The review also found that exercise snacks could improve muscular endurance (the ability to repeatedly use your muscles against resistance) in older people, however the evidence was less certain.

A man and woman practising Tai Chi movements at home in front of a laptop.

How much exercise do you need per week?

Staying physically active can improve your cardiorespiratory fitness, which can reduce your risk of having a heart attack or stroke

The UK Government recommends at least either:

  • 150 minutes of moderate intensity exercise a week – this is exercise that makes you feel warmer but still able to talk.
  • 75 minutes of vigorous intensity exercise a week – this makes you breathe harder, so you can only say a few words at a time.

The researchers pointed out that the study’s participants still saw improvements to their cardiorespiratory fitness even though they did not complete the recommended amount of exercise per week.

They said this showed even a small amount of exercise could have benefits for health in people who are not physically active.

However, the research did not find that performing exercise snacks led to any significant changes in weight, blood pressure or cholesterol levels, which are all risk factors for cardiovascular disease.

The researchers suggested this could be because many of the participants already had healthy blood pressure and cholesterol levels and were a healthy weight.

They concluded that longer trials would be needed to see if exercise snacks had any impact on these risk factors.

What do the researchers say?

The researchers point out that most of the studies they reviewed did not compare the effects of exercise snacks to other types of exercise.

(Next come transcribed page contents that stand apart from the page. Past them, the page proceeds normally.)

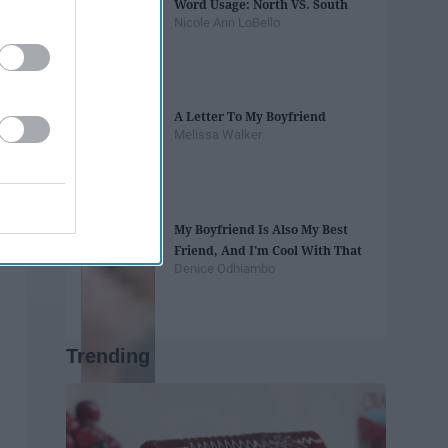
Word Usage: North VS. South
Nicole Ann LoBello
A Letter To My Boyfriend
Melissa Walker
My Boyfriend Is Also My Best
Friend, And I'm Cool With That
Denice Odhiambo
Trending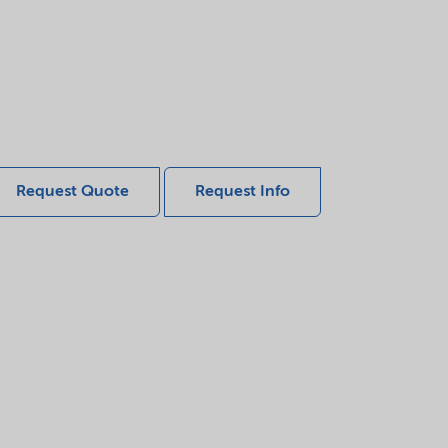
Request Quote
Request Info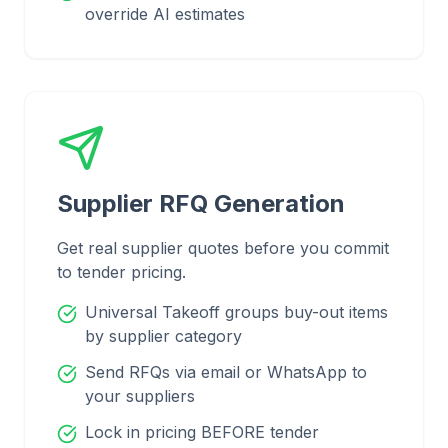
override AI estimates
Supplier RFQ Generation
Get real supplier quotes before you commit
to tender pricing.
Universal Takeoff groups buy-out items
by supplier category
Send RFQs via email or WhatsApp to
your suppliers
Lock in pricing BEFORE tender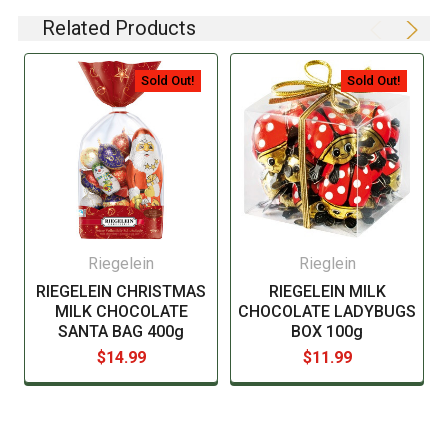
not always required to provide a detailed and complete
Related Products
listing of all ingredients. When in doubt contact the
manufacturer before consuming this item.
Sold Out!
Sold Out!
Riegelein
Rieglein
RIEGELEIN CHRISTMAS
RIEGELEIN MILK
MILK CHOCOLATE
CHOCOLATE LADYBUGS
SANTA BAG 400g
BOX 100g
$14.99
$11.99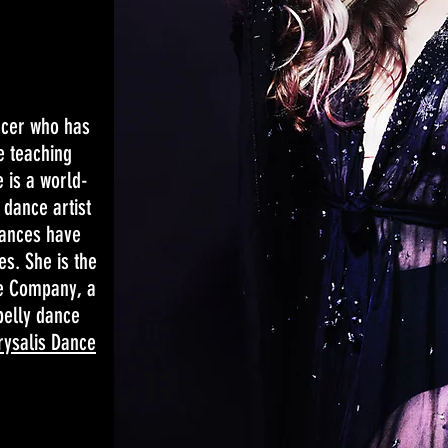
ncer who has
e teaching
 is a world-
dance artist
ances have
es. She is the
ce Company, a
belly dance
rysalis Dance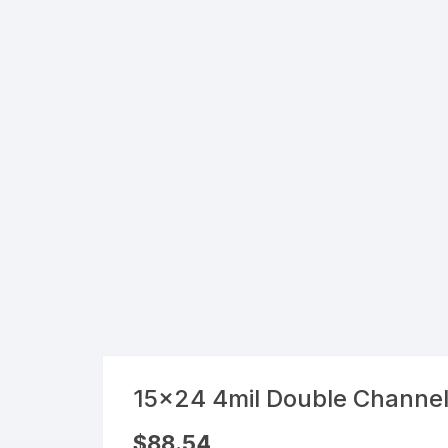
Flexible Packaging
Droppers, Lids, Closures &
Shrink Bands
Packaging Equipment & Parts
Industrial Cans & Pails
Automated Food Processing
Equipment
15×24 4mil Double Channe
$
88.54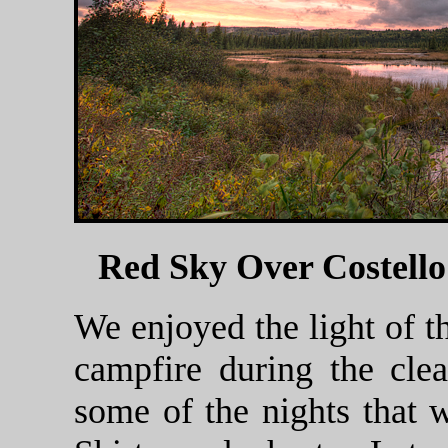
Red Sky Over Costell
We enjoyed the light of 
campfire during the cle
some of the nights that w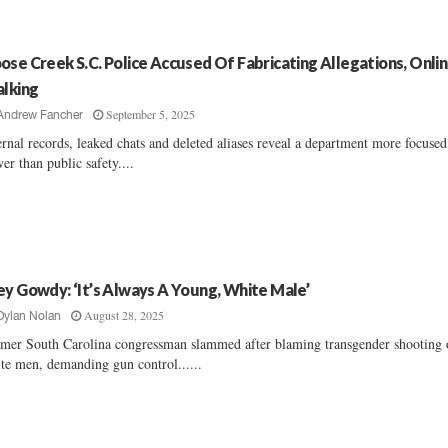
ose Creek S.C. Police Accused Of Fabricating Allegations, Onli
alking
September 5, 2025
Andrew Fancher
ernal records, leaked chats and deleted aliases reveal a department more focuse
er than public safety....
ey Gowdy: ‘It’s Always A Young, White Male’
August 28, 2025
Dylan Nolan
mer South Carolina congressman slammed after blaming transgender shooting
te men, demanding gun control......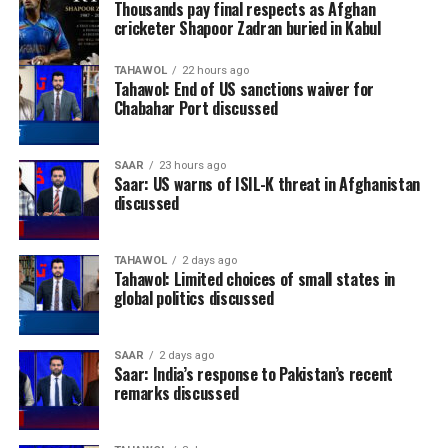
Thousands pay final respects as Afghan
cricketer Shapoor Zadran buried in Kabul
TAHAWOL
22 hours ago
Tahawol: End of US sanctions waiver for
Chabahar Port discussed
SAAR
23 hours ago
Saar: US warns of ISIL-K threat in Afghanistan
discussed
TAHAWOL
2 days ago
Tahawol: Limited choices of small states in
global politics discussed
SAAR
2 days ago
Saar: India’s response to Pakistan’s recent
remarks discussed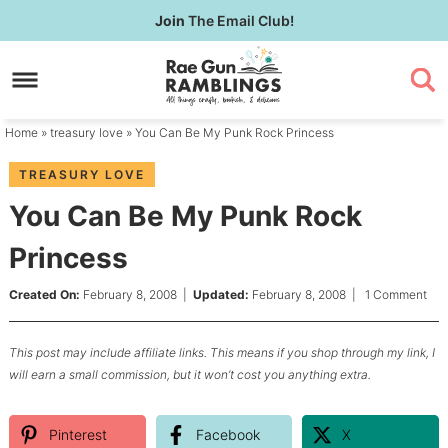
Skip
Join
The Email Club!
to
Skip
primary
to
Skip
navigation
main
to
content
primary
Home
»
treasury love
» You Can Be My Punk Rock Princess
sidebar
TREASURY LOVE
You Can Be My Punk Rock
Princess
Created On:
February 8, 2008
|
Updated:
February 8, 2008
|
1 Comment
This post may include affiliate links. This means if you shop through my link, I
will earn a small commission, but it won’t cost you anything extra.
Pinterest
Facebook
X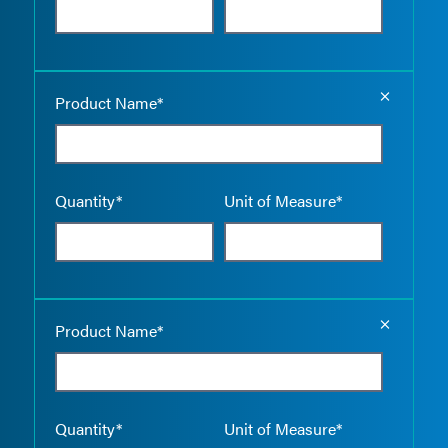
Empty the
Product Name*
Quantity*
Unit of Measure*
Empty the
Product Name*
Quantity*
Unit of Measure*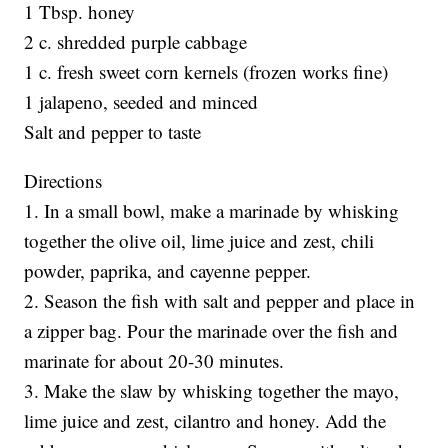
1 Tbsp. honey
2 c. shredded purple cabbage
1 c. fresh sweet corn kernels (frozen works fine)
1 jalapeno, seeded and minced
Salt and pepper to taste
Directions
1. In a small bowl, make a marinade by whisking
together the olive oil, lime juice and zest, chili
powder, paprika, and cayenne pepper.
2. Season the fish with salt and pepper and place in
a zipper bag. Pour the marinade over the fish and
marinate for about 20-30 minutes.
3. Make the slaw by whisking together the mayo,
lime juice and zest, cilantro and honey. Add the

This means we do not know if they’re as effective as longer, moderate intensity workouts or high intensity interval training (HIIT), which involves repeated intense rounds of exercise with short breaks in between.

However, they note that exercise snacks appear doable and achievable in the real world, with study participants completing around 83 per cent of the requested exercises on average.

This is a high adherence rate compared to other forms of exercise such as longer moderate intensity workouts, which have a 68 per cent average adherence rate, and HIIT, which has a 63 per cent one, according to research in the International Journal of Behavioral Nutrition and Physical Activity.

The researchers suggest adherence is higher with exercise snacks for physically inactive people because they’re easier to do than other forms of unsupervised exercise – as they are short, flexible and easier to fit into a daily routine.

A man performing a tricep dip on a sofa.

How good was the media coverage?

Several UK newspapers reported on the research, including the Daily Mail, The Telegraph and The Independent.

The Daily Mail’s headline stated that: “Just FIVE minutes of intense exercise twice a day can dramatically boost heart health, scientists discover”.

This was inaccurate – better cardiorespiratory fitness may lower the risk of cardiovascular disease, but the study did not find exercise snacks could ‘dramatically boost heart health’.

While the Mail described exercise snacks as 5 minutes of intense exercise, The Telegraph’s headline called them “two-minute exercise ‘snacks’.”

These headlines may be slightly misleading, as the study defined exercise snacks as 5 minutes or less, and did not specify that they were ‘intense’.

The BHF verdict

Staying active is an important part of looking after your heart health.

This study suggests that exercise snacking can help to improve your fitness if you're physically inactive, as it offers an easier way to add exercise to your daily routine.

And while more research is needed to find out how exercise snacks improve heart health in the long-term, adding regular short movement breaks like climbing the stairs to your day can be a useful way of building up fitness levels.

But make sure to check with your GP first if you’ve not exercised for a while, or you're concerned about exercising with a heart condition.